We had lunch at a Chinese buffet (while we waited for the prescription). Libby was very tired, but ate. She was laughing, and sticking her tongue out. I couldn't but praise God, and be thankful for keeping her healthy, after all, she is healthy. Daddy has a job that allows him to pay those prescriptions, and Mommy is healthy too to take care of them. And as with her Daddy, food takes all the pains away from her.
|Waiting for food|
|Fun with the tongue|
|We lost her on the way home|
|Smiling with La Nena|
We came home at 1 pm.
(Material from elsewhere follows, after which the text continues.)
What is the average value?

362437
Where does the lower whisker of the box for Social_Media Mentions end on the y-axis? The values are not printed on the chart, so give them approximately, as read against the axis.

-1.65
I gave her the medicine, and Tylenol. She took an hour and a half nap. After that we watched Harry The Bunny, cuddling because she wouldn't let me go. She would freak out if I went to the bathroom, but I tried to understand. It made all the difference in the world. I love that little girl. She is in the 50th percentile for weight, and head circumference. She is in the 60th or so for height. She is growing just fine. See what I mean? We are blessed, she is healthy. She only has an ear infection.
|"Look at Harry, Mom!"|
After an hour or so after the first nap, she became very irritable and tired. We cuddled in the bed and fell asleep together. Emerson got home and took us a picture I will post for posterity: Sick baby, tired pregnant Mom.
|Baby and Mommy: OUT!|
She was kind of clingy when she woke up, she had dinner, and cried a little bit. But as we talked with Pamela and my in-laws she warmed up, and began being her normal self. "We should have her on Tylenol all the time", I told Emerson. She was great during her bath, compared to the last two nights, and she laughed with Grandpa and Grandma on Skype. We saw a difference in her behavior.
|Clinging to Mommy after dinner|
|Drinking her milk|
|Taking her meds|
I know her behavior, I mean, the temper tantrums, anxiety and stuff won't go away overnight, but I feel safe in knowing that she is not sick anymore, that she is being treated, and that whatever happens God will give us the strength to go through it.
I am happy she is back. I am really happy we are back.